Proceedings on a federal case challenging how Michigan’s legislative districts are drawn are slated to begin on Tuesday morning in Detroit after Republicans’ last-ditch appeal to the U.S. Supreme Court was rejected.
GOP attorneys had argued that the case would be rendered irrelevant because the High Court is set to rule on similar redistricting cases in Maryland and North Carolina.
The U.S. Supreme Court, through Justice Sonia Sotomayor, on Monday denied the request of GOP plaintiffs to halt the hearing, the Detroit News reported.The suit alleges that Republicans gerrymandered districts in the 2011 redistricting process by the GOP-controlled Legislature and signed by then-Gov. Rick Snyder.
As the Advance has extensively reported, there has been an abundance of motions in the last few weeks in the case of League of Women Voters et. al. v. Jocelyn Benson. Benson, a Democrat, became party to the lawsuit when she took office as secretary of state on Jan. 1.
Benson tried to reach a settlement with plaintiffs in which 11 state House districts would have been redrawn in time for the 2020 election. The next full redistricting process comes after the 2020 census and will be done by a nonpartisan commission as established under Proposal 2 of 2018.

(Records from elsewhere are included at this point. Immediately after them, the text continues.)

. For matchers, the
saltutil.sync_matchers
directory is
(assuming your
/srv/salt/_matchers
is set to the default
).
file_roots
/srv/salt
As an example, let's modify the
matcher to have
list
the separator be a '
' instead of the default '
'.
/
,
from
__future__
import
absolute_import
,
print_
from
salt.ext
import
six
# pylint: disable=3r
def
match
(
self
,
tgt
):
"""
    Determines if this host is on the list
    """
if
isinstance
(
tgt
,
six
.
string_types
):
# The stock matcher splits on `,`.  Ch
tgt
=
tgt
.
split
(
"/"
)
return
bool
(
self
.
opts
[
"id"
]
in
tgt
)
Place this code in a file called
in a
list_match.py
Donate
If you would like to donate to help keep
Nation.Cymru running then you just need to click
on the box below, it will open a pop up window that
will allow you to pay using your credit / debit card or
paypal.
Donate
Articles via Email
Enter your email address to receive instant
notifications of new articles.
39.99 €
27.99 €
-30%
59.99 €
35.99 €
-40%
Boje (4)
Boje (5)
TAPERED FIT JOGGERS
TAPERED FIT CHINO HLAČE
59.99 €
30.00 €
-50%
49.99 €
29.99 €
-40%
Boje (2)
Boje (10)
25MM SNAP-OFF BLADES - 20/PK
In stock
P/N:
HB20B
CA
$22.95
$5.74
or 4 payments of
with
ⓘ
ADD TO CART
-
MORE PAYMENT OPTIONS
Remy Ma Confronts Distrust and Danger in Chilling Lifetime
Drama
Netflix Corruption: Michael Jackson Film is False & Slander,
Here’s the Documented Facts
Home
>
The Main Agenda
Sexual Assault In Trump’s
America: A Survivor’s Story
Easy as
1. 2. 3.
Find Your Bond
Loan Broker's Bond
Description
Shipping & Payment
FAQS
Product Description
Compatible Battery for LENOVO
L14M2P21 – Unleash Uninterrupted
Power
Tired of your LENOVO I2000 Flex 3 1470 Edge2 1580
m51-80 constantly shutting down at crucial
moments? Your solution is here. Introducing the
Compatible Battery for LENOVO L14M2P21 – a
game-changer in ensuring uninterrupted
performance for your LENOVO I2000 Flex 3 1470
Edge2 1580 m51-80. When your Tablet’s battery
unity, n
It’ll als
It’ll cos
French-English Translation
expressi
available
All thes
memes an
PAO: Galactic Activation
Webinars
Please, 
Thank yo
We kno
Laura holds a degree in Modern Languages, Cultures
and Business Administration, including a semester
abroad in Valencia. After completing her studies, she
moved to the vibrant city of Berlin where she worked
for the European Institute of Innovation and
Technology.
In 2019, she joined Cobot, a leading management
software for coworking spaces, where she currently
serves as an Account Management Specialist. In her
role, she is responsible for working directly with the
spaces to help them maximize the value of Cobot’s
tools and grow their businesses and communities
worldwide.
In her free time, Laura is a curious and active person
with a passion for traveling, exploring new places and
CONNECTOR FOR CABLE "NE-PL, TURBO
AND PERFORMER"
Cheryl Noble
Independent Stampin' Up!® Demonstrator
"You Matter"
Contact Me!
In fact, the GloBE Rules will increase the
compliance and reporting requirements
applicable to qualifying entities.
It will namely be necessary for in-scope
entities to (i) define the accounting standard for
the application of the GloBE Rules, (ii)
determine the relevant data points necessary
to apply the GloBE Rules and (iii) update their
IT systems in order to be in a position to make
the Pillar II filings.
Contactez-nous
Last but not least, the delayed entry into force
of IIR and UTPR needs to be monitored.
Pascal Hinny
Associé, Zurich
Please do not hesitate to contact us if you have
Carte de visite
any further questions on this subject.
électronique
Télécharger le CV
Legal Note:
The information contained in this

A three-judge panel in the U.S. District Court for the Eastern District of Michigan on Friday night denied a motion by Benson to settle the lawsuit.
The judges said that Benson lacks the authority to enter into the settlement without the support of the GOP-controlled Legislature. Several Republican legislators have intervened in the case, including state House Speaker Lee Chatfield (R-Levering).